=== Text excerpt ===

These can be installed using YaST2.

You can then compile and install by sourcing the install.sh script in the CCP4 download archive after setting the FC environment variable to g77 (see the gfortran advice).

SuSE 9.1

(From Graeme Winter, July 2004)

Firstly, you need to ensure that you have the following packages installed - some will be there by default but I'm trying to cover all bases here!

That's all I can think of for the moment. You can use "yast" to install these (probably what I would do) or redhat-config-packages in the case of redhat linux.

Once you have these installed, download or get hold of the latest tarball of CCP4 (ccp4-5.0.1.tar.gz at the time of writing) and decide where you want this installed - for instance /opt/xtal

So, what next... we need to unpack the tarball in this directory:

tar xfz ccp4-5.0.1.tar.gz -C /opt/xtal

and then go in and make the changes to ccp4.setup as well documented elsewhere (I'm sure Peter can supply you with a link for this) The next stage is to decide where this is going to be running. If the machine is a laptop or PC with low-ish resolution (1024x768) the Mosflm GUI will be "too big" for the screen - but we can fix this!

===

### What to work on
1. Could you transcribe the CCP4 installation notes between "Firstly, you need" and "of redhat linux.", inclusive?
2. Can you pick up the CCP4 installation notes after their last sentence and carry them forward?

=== Data supplied ===

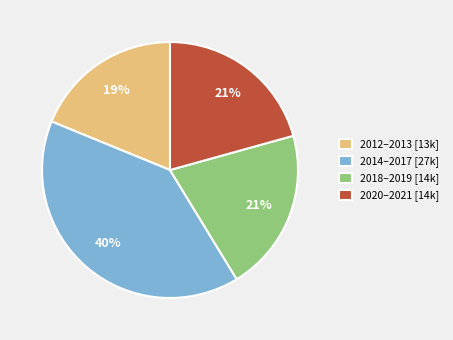

The 2018–2019 [14k] slice represents 33% of the pie. True or false?

False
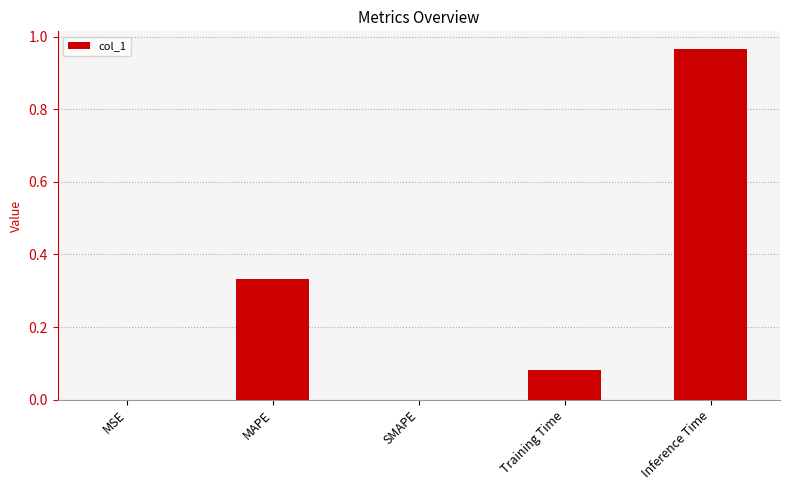

The value at SMAPE is -0.6. True or false?

False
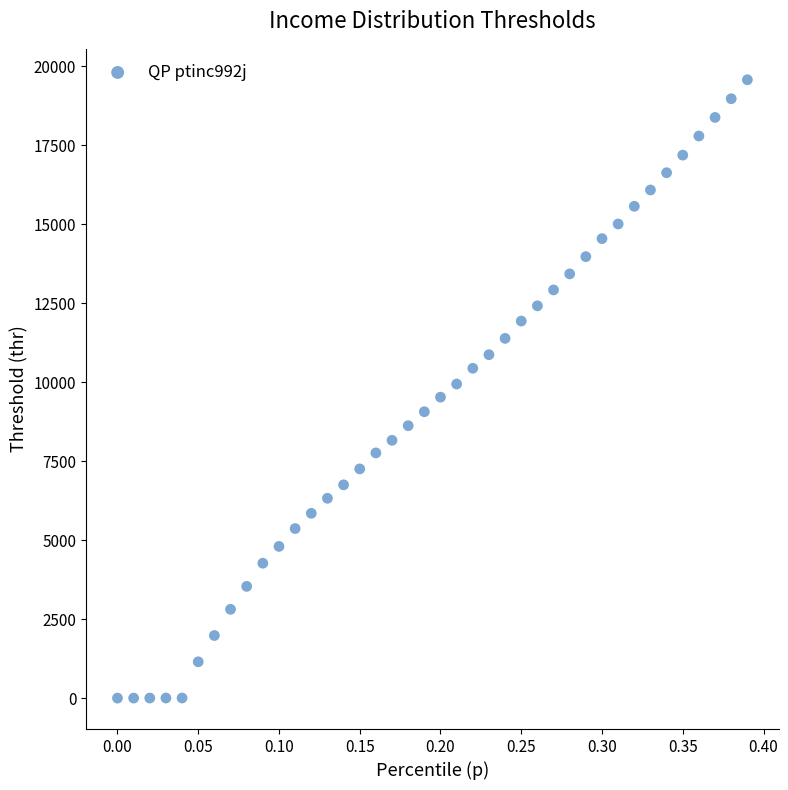

What is the range of Y values (max minus min)?

19578.2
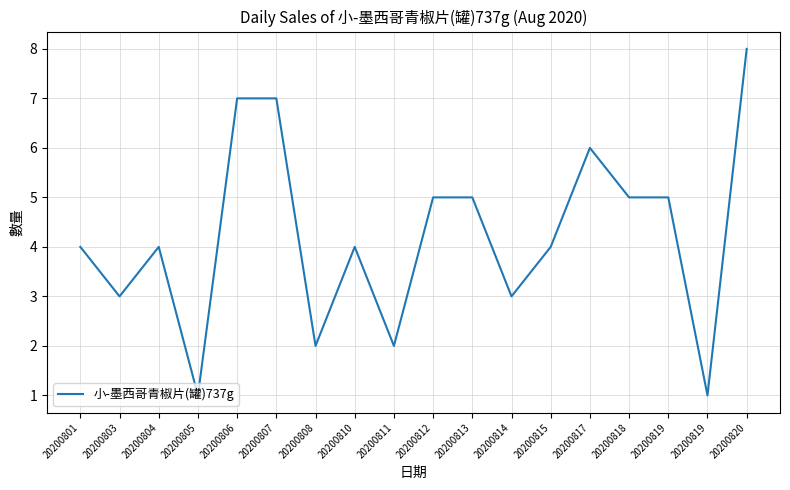

Is it true that the value at 20200819 is 9?

False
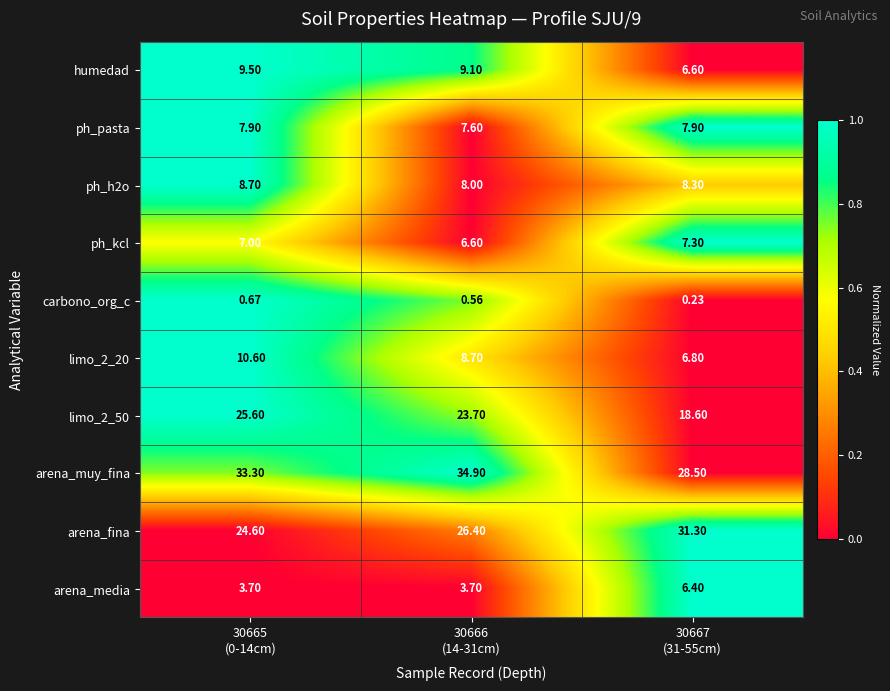

Which series has the largest total across all categories?

arena_muy_fina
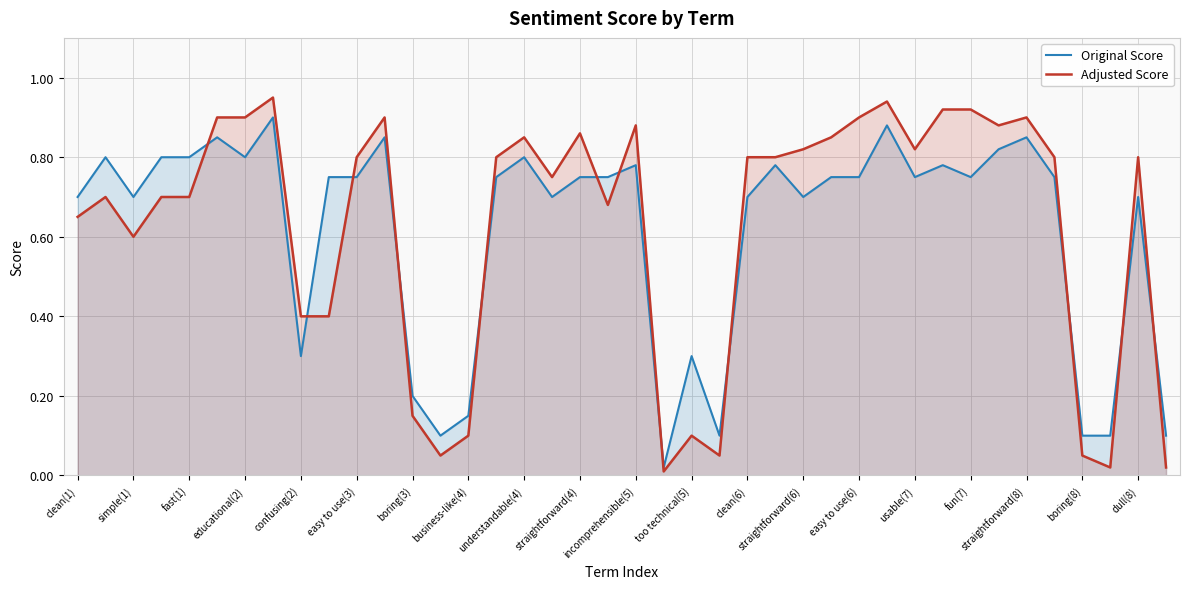

What is the difference between the maximum and second lowest values in the Adjusted Score series?

0.9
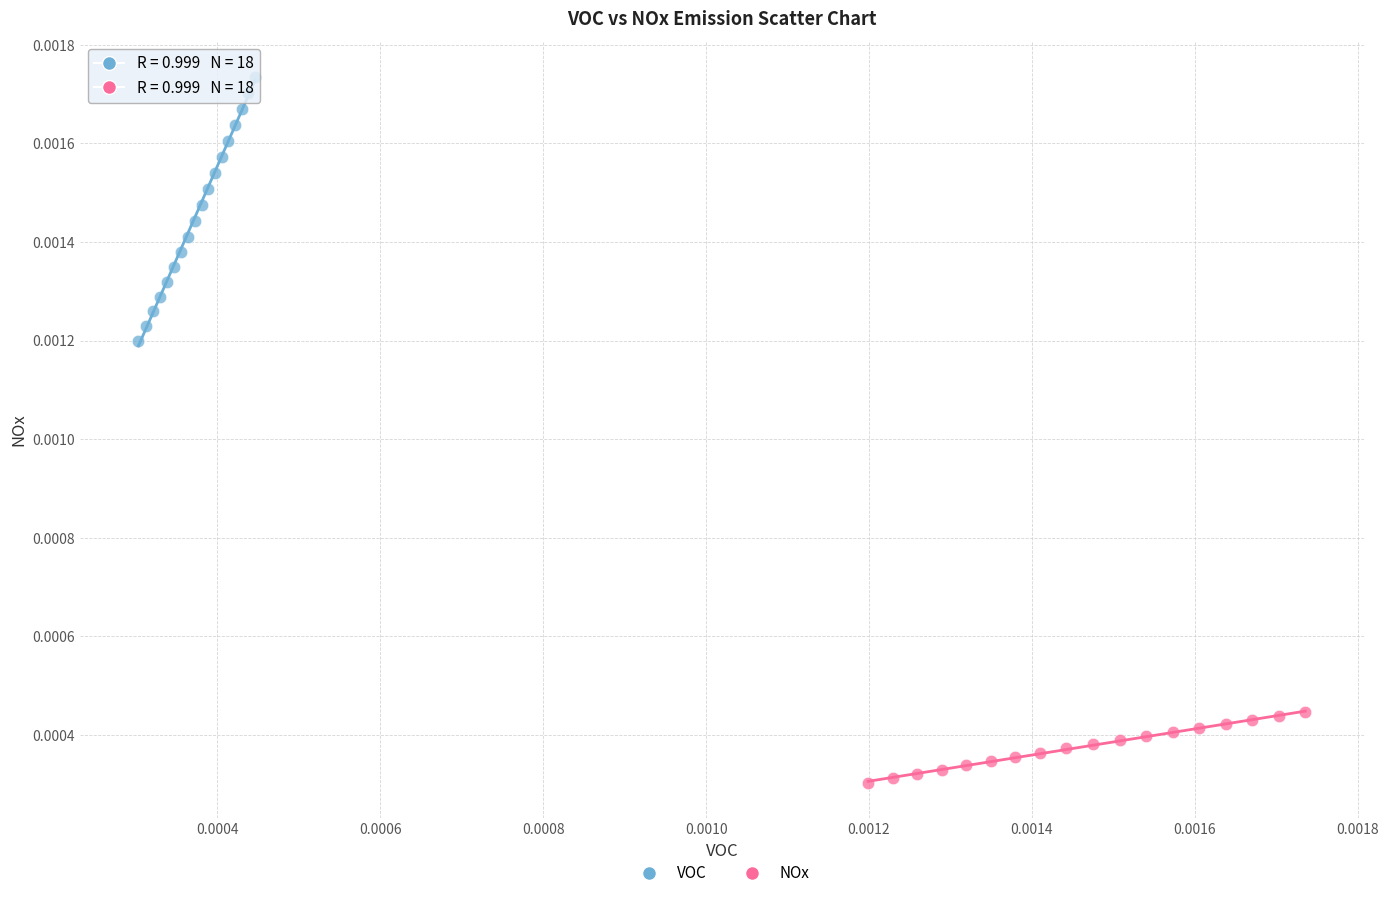

Which series has the largest Y range (max minus min)?

VOC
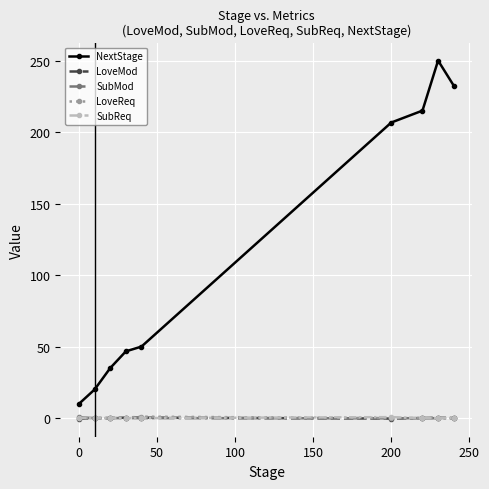

At how many categories does at least one series exceed 39?

6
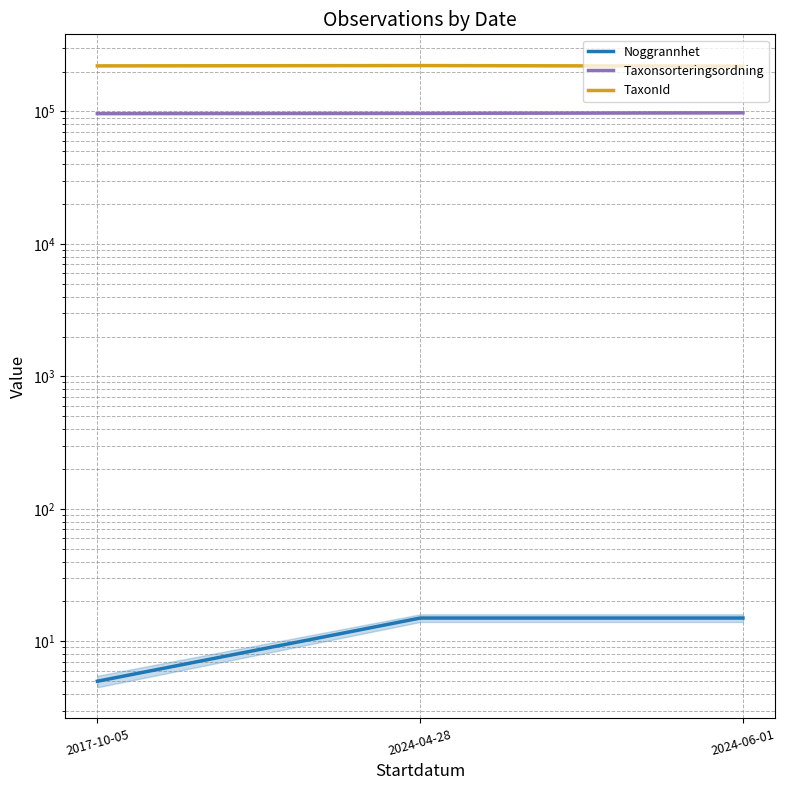

What is the sum of the TaxonId values at 2024-06-01 and 2024-04-28?

441735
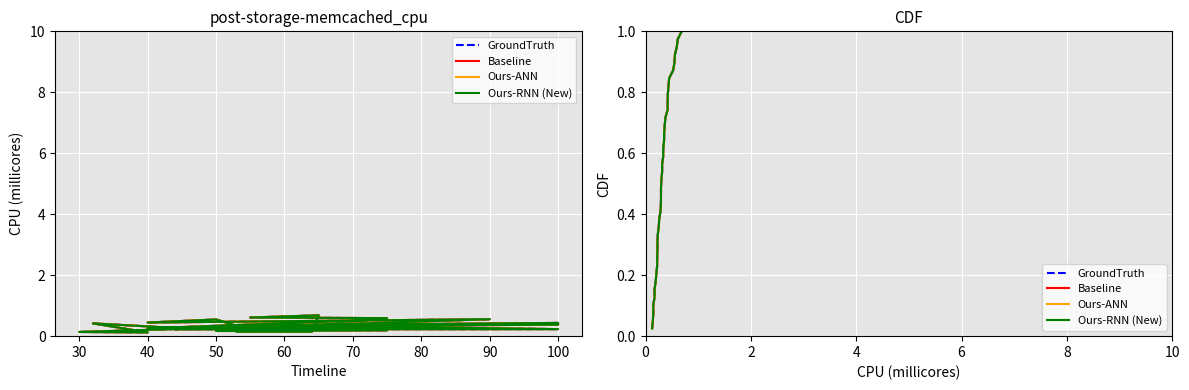

How many lines are shown in the chart?

4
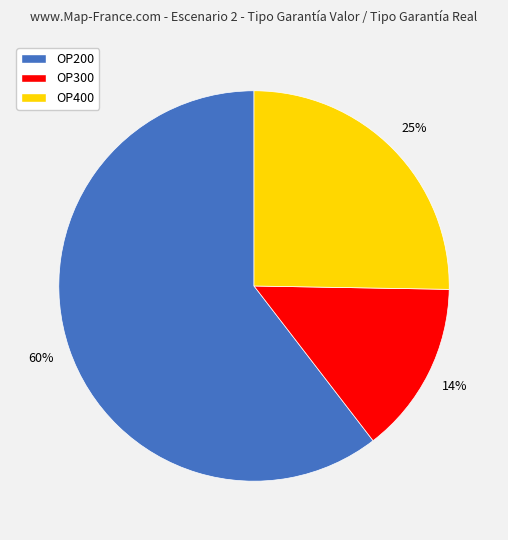

To the nearest percent, what portion does OP300 represent?

14%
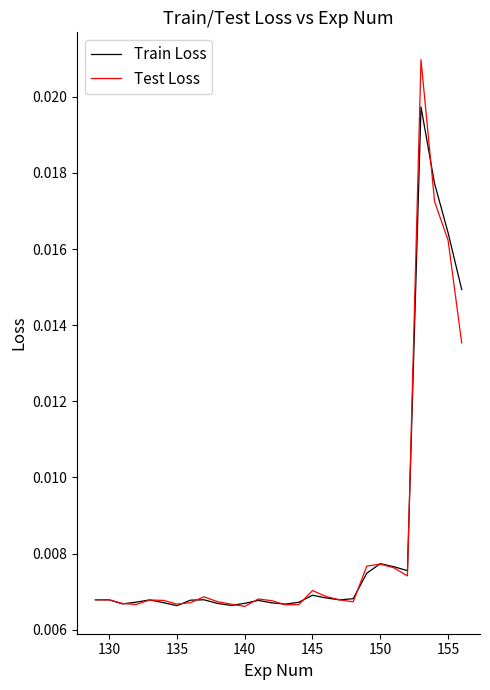

Which series has the widest spread of values?

Test Loss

===

### Answers for the exercise
1.
Firstly, you need to ensure that you have the following packages installed - some will be there by default but I'm trying to cover all bases here!

That's all I can think of for the moment. You can use "yast" to install these (probably what I would do) or redhat-config-packages in the case of redhat linux.

2.
cd $CCP4/x-windows/Mosflm
./to_small.csh

Ok, assuming that this is all now sorted, to the "configure; make; make install dance":

cd $CCP4
./configure --with-x linux
make
make install

probably a good time for a cup of tea now.

Finally you`ll need to have tcl/tk/blt installed - there is a binary tarball on the CCP4 ftp site or CD which I use for this - just unpack this somewhere and set the appropriate pointer in ccp4.setup - I think that is something like CCP4_TCLTK.

SuSE 8.1

(January 2006)

The CCP4 6.0 binaries for linux are known not to work with glibc 2.2.5 which comes with this SuSE distribution. It is recommended that you install the suite from the source code if you are using SuSE 8.1.


Gentoo

See http://www.gentoo.org.

Donnie Berkholz has provided autotools for building most things in the src and x-windows directories:

"I finished up pretty much everything in src/ (except pdb_extract and phaser) in a day or so, but x-windows/ isn't done yet. The tarball's available at: http://dev.gentoo.org/~spyderous/ccp4-6.0-autotool.tar.bz2 It includes a README file in src/ that describes some caveats I haven't fixed yet, such as mandatory X/tcl/tk support, lack of support for internal lapack, etc. So far, it's pretty much the minimum necessary to get things working; lots more needs to be converted from system/OS tests to feature tests in the source code."

(October 2006)

Klaas Decanniere installed CCP4 on an amd64 using gcc4.1.1:

The automatic install script failed, so I went about and did manual install (static libraries, gfortran).

Things I have changed to get it going:

- in ccp4-6.0.1/src/harvest_app_/pdb_extract/etc/make.platform.gnu4 deleted the -Werror flag (it worked very well, detecting a calculation that will never get used and exiting).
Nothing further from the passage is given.